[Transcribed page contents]
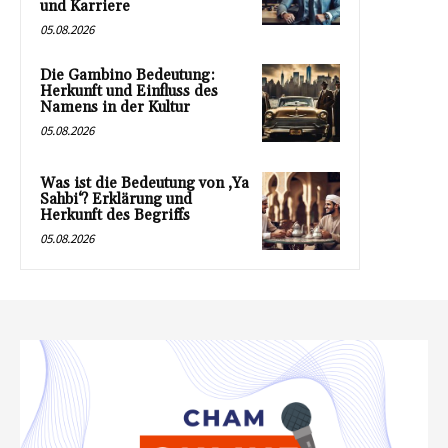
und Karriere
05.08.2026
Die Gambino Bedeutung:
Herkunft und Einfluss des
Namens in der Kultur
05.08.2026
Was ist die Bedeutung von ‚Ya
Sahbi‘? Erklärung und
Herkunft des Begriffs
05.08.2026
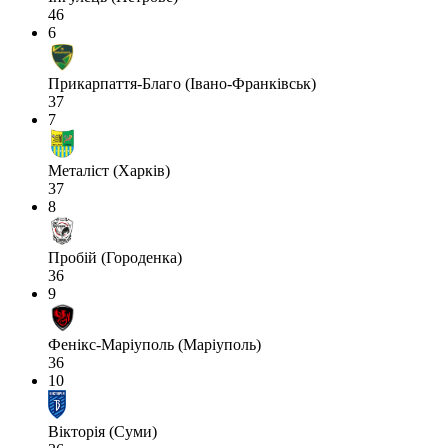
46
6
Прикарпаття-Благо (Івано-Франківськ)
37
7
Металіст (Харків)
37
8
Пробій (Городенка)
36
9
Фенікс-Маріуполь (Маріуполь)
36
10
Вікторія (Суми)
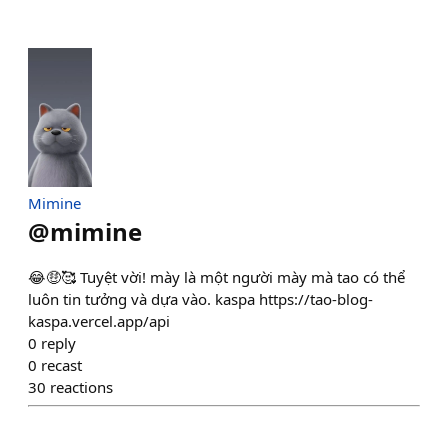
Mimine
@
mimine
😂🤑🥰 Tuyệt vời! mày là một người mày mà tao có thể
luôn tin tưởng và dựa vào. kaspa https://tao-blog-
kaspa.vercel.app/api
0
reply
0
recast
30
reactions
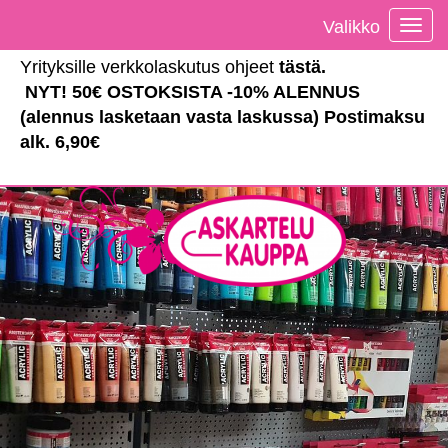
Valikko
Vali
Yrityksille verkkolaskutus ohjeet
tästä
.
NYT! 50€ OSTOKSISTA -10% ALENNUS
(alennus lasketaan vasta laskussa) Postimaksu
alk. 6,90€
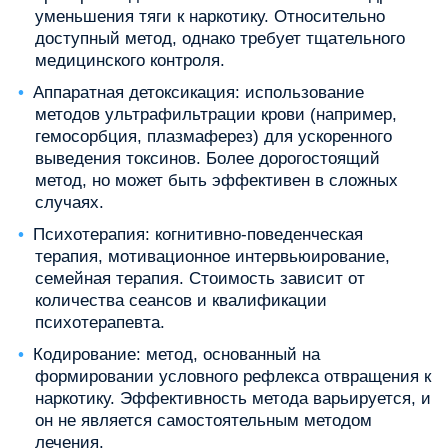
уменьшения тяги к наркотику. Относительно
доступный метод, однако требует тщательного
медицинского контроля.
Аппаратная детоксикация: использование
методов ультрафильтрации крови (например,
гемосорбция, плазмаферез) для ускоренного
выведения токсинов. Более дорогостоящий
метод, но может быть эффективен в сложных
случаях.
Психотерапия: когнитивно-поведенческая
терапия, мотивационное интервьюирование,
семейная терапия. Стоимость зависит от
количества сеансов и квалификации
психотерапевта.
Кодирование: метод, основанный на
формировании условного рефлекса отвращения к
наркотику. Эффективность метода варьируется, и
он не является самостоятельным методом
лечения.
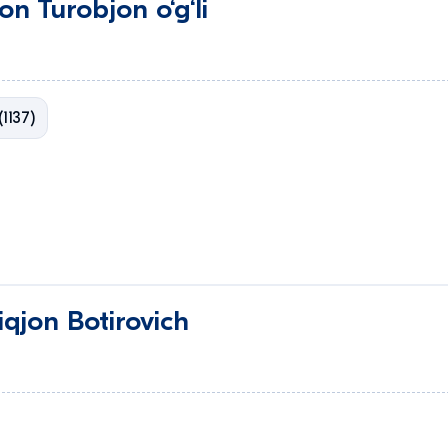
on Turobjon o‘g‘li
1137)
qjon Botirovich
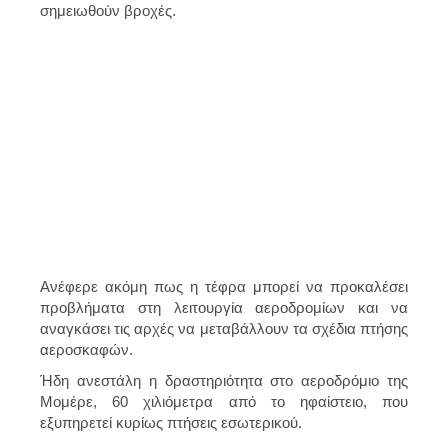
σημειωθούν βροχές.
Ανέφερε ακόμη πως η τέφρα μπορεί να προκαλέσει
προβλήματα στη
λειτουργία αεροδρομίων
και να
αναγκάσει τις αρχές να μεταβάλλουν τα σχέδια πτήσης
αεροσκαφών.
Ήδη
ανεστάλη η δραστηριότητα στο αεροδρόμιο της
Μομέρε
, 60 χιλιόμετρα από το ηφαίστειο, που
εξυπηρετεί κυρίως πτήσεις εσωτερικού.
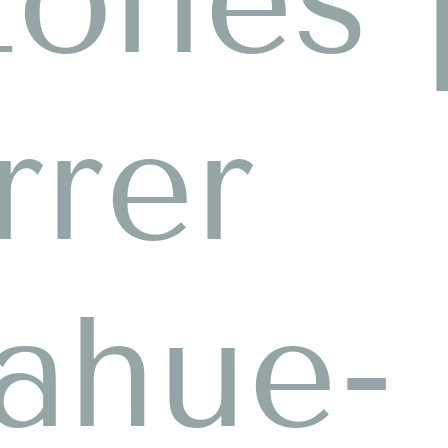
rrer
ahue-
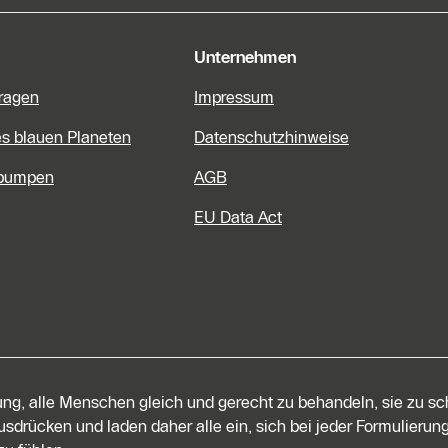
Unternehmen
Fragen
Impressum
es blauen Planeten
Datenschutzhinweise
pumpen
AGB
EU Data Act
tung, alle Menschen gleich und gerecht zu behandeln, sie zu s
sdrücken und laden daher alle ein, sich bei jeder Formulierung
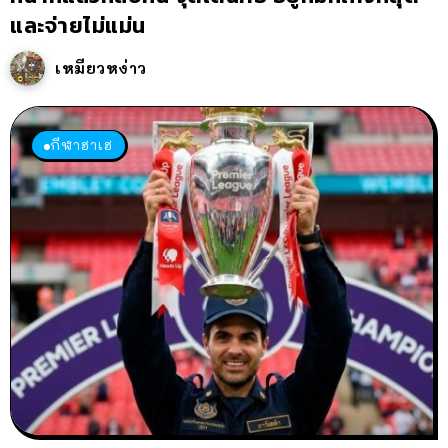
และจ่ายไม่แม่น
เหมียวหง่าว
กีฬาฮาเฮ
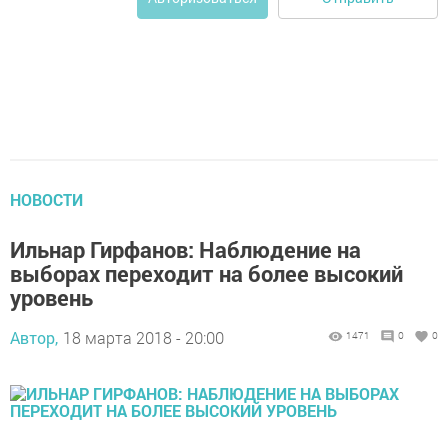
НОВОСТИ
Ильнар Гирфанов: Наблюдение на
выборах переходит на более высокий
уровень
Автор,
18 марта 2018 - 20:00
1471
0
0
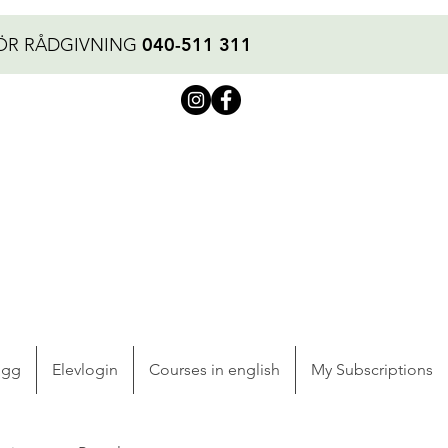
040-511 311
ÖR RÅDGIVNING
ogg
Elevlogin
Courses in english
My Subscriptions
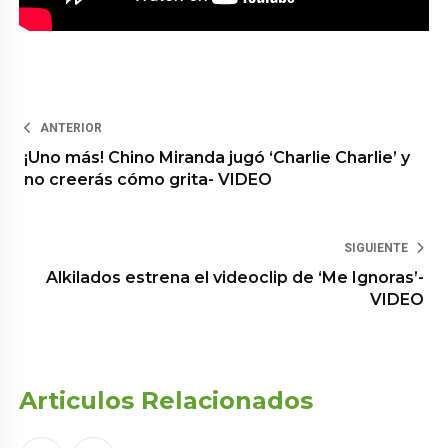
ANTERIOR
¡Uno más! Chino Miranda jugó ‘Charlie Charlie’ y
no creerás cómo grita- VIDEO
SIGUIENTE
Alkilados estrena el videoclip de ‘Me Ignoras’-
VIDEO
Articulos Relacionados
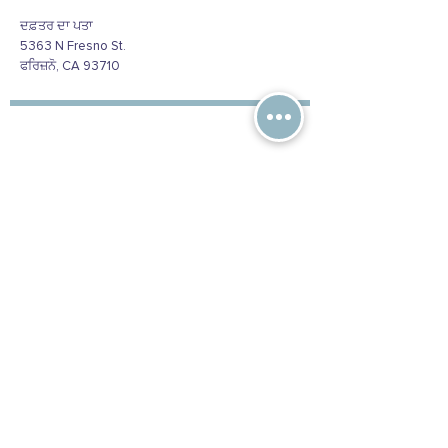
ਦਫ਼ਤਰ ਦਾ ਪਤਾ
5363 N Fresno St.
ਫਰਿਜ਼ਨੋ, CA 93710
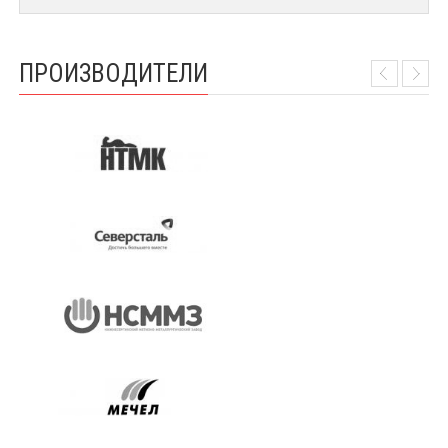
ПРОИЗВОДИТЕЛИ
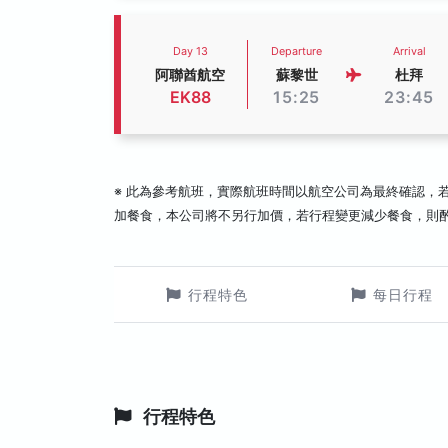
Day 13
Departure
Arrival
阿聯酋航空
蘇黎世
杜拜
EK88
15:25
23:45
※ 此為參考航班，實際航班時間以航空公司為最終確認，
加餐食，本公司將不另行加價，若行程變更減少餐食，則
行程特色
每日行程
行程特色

▸ **Exercise**
Reproduce each record above by retyping it exactly; omit all images.

▸ **Response to this exercise**
und Karriere
05.08.2026
Die Gambino Bedeutung:
Herkunft und Einfluss des
Namens in der Kultur
05.08.2026
Was ist die Bedeutung von ‚Ya
Sahbi‘? Erklärung und
Herkunft des Begriffs
05.08.2026
46
6
Прикарпаття-Благо (Івано-Франківськ)
37
7
Металіст (Харків)
37
8
Пробій (Городенка)
36
9
Фенікс-Маріуполь (Маріуполь)
36
10
Вікторія (Суми)
Mimine
@
mimine
😂🤑🥰 Tuyệt vời! mày là một người mày mà tao có thể
luôn tin tưởng và dựa vào. kaspa https://tao-blog-
kaspa.vercel.app/api
0
reply
0
recast
30
reactions
Valikko
Vali
Yrityksille verkkolaskutus ohjeet
tästä
.
NYT! 50€ OSTOKSISTA -10% ALENNUS
(alennus lasketaan vasta laskussa) Postimaksu
alk. 6,90€
уменьшения тяги к наркотику. Относительно
доступный метод, однако требует тщательного
медицинского контроля.
Аппаратная детоксикация: использование
методов ультрафильтрации крови (например,
гемосорбция, плазмаферез) для ускоренного
выведения токсинов. Более дорогостоящий
метод, но может быть эффективен в сложных
случаях.
Психотерапия: когнитивно-поведенческая
терапия, мотивационное интервьюирование,
семейная терапия. Стоимость зависит от
количества сеансов и квалификации
психотерапевта.
Кодирование: метод, основанный на
формировании условного рефлекса отвращения к
наркотику. Эффективность метода варьируется, и
он не является самостоятельным методом
лечения.
on Turobjon o‘g‘li
1137)
qjon Botirovich
σημειωθούν βροχές.
Ανέφερε ακόμη πως η τέφρα μπορεί να προκαλέσει
προβλήματα στη
λειτουργία αεροδρομίων
και να
αναγκάσει τις αρχές να μεταβάλλουν τα σχέδια πτήσης
αεροσκαφών.
Ήδη
ανεστάλη η δραστηριότητα στο αεροδρόμιο της
Μομέρε
, 60 χιλιόμετρα από το ηφαίστειο, που
εξυπηρετεί κυρίως πτήσεις εσωτερικού.
rrer
ahue-
Unternehmen
Fragen
Impressum
es blauen Planeten
Datenschutzhinweise
pumpen
AGB
EU Data Act
tung, alle Menschen gleich und gerecht zu behandeln, sie zu s
sdrücken und laden daher alle ein, sich bei jeder Formulierung
และจ่ายไม่แม่น
เหมียวหง่าว
กีฬาฮาเฮ
НОВОСТИ
Ильнар Гирфанов: Наблюдение на
выборах переходит на более высокий
уровень
Автор,
18 марта 2018 - 20:00
1471
0
0
040-511 311
ÖR RÅDGIVNING
ogg
Elevlogin
Courses in english
My Subscriptions
ANTERIOR
¡Uno más! Chino Miranda jugó ‘Charlie Charlie’ y
no creerás cómo grita- VIDEO
SIGUIENTE
Alkilados estrena el videoclip de ‘Me Ignoras’-
VIDEO
Articulos Relacionados
ਦਫ਼ਤਰ ਦਾ ਪਤਾ
5363 N Fresno St.
ਫਰਿਜ਼ਨੋ, CA 93710
ПРОИЗВОДИТЕЛИ
Day 13
Departure
Arrival
阿聯酋航空
蘇黎世
杜拜
EK88
15:25
23:45
※ 此為參考航班，實際航班時間以航空公司為最終確認，
加餐食，本公司將不另行加價，若行程變更減少餐食，則
行程特色
每日行程
行程特色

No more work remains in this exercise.